*** Data Section Begins ***

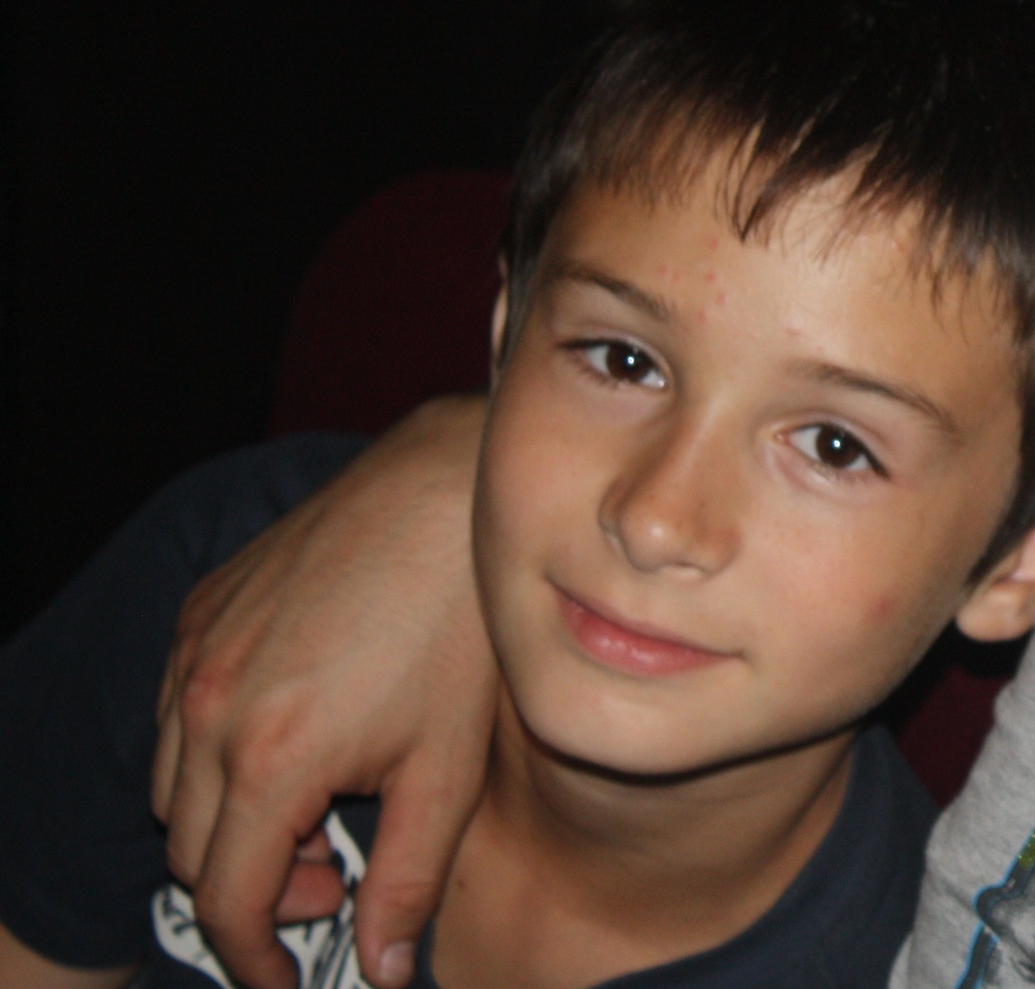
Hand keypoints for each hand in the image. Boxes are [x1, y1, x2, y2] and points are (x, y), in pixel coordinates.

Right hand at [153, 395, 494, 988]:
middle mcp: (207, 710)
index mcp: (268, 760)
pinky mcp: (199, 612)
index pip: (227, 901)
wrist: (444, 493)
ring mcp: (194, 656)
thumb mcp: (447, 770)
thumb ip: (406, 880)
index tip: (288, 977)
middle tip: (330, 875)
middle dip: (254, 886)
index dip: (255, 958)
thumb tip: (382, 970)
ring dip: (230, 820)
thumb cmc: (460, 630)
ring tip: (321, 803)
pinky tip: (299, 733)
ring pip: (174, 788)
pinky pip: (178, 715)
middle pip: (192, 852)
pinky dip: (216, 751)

*** Data Section Ends ***
*** Data Section Begins ***

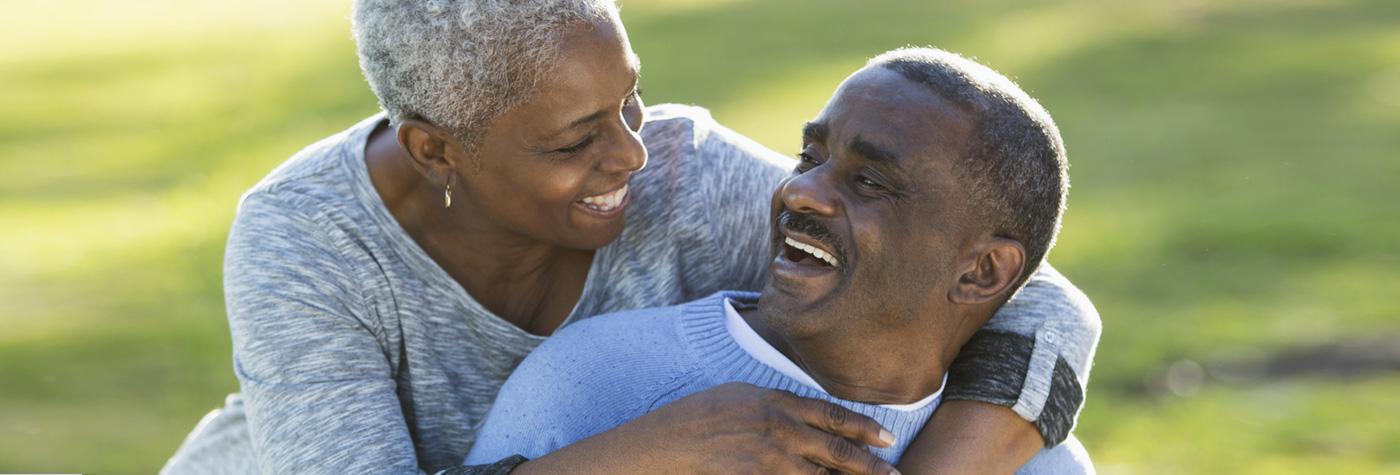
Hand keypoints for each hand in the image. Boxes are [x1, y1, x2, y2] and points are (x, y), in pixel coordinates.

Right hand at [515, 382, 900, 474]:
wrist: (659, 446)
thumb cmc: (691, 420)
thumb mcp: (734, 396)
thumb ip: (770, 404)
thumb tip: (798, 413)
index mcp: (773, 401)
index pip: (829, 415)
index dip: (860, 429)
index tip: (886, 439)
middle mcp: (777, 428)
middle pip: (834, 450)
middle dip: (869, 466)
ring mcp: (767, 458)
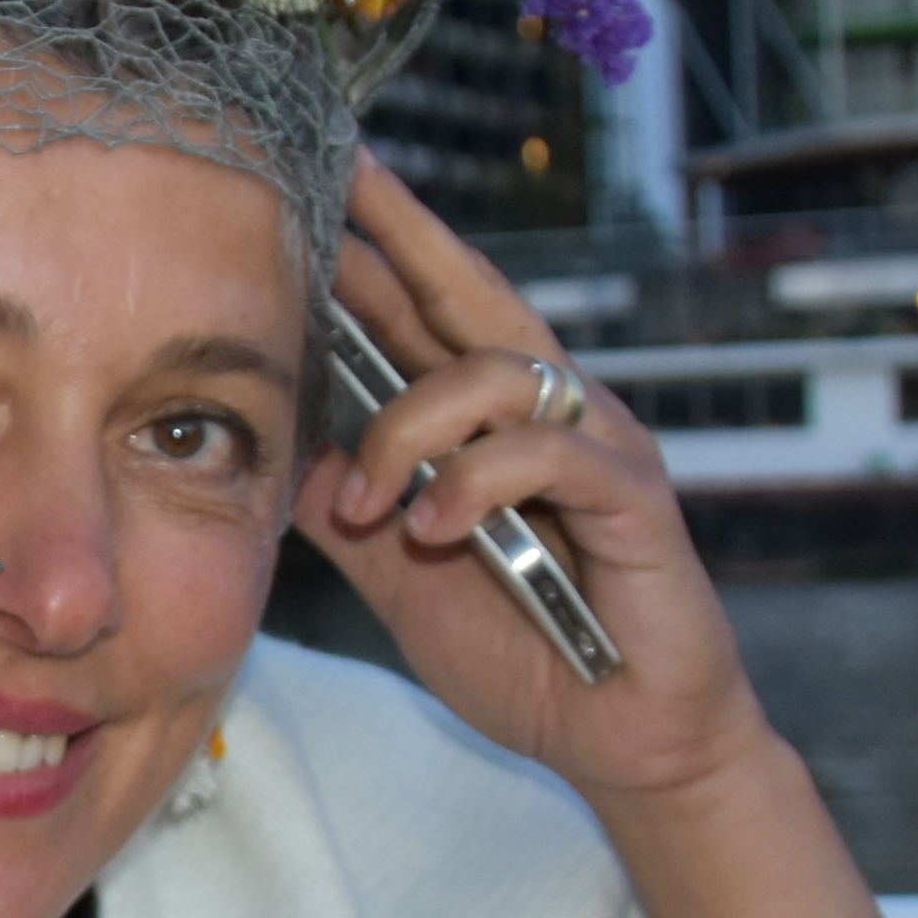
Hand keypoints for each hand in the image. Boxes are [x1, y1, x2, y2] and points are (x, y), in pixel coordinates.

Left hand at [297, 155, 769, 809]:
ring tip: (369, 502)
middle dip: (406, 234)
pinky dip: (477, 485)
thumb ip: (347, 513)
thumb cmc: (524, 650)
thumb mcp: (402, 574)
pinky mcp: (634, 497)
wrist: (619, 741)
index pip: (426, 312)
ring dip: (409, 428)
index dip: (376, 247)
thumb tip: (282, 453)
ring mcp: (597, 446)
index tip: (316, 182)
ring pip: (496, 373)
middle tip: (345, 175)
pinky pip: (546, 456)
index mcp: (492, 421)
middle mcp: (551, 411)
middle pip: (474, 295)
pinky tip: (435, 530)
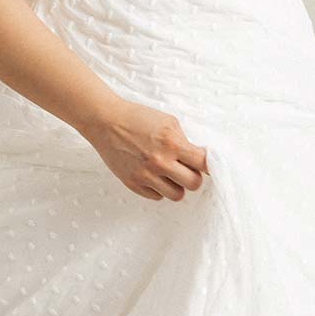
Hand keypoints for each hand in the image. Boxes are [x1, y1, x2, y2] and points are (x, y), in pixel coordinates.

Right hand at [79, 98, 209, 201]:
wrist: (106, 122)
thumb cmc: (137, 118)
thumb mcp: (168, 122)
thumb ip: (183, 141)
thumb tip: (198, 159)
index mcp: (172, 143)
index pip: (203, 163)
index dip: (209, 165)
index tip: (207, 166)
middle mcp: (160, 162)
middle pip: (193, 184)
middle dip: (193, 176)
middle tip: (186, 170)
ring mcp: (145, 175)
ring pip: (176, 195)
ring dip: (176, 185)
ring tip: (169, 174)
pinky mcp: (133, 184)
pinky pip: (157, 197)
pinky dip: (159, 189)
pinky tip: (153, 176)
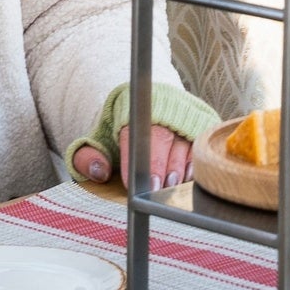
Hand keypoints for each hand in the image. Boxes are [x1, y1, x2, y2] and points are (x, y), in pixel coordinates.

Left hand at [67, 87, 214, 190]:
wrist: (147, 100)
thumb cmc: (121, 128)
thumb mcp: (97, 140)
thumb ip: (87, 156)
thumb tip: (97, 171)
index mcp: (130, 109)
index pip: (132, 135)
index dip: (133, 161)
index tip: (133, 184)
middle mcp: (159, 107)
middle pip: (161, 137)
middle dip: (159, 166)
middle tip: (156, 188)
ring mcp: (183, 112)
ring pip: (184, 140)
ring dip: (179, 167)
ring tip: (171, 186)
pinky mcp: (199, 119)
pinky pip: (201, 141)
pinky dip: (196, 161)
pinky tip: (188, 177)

*** Data Section Ends ***

§ Action item: Bring together all lines of the entries above in which the string "Right" occurs.

§ Task answer:
Right hand at [153, 395, 494, 988]:
Right hand at [515, 382, 900, 474]:
Right hand at [79, 98, 209, 201]:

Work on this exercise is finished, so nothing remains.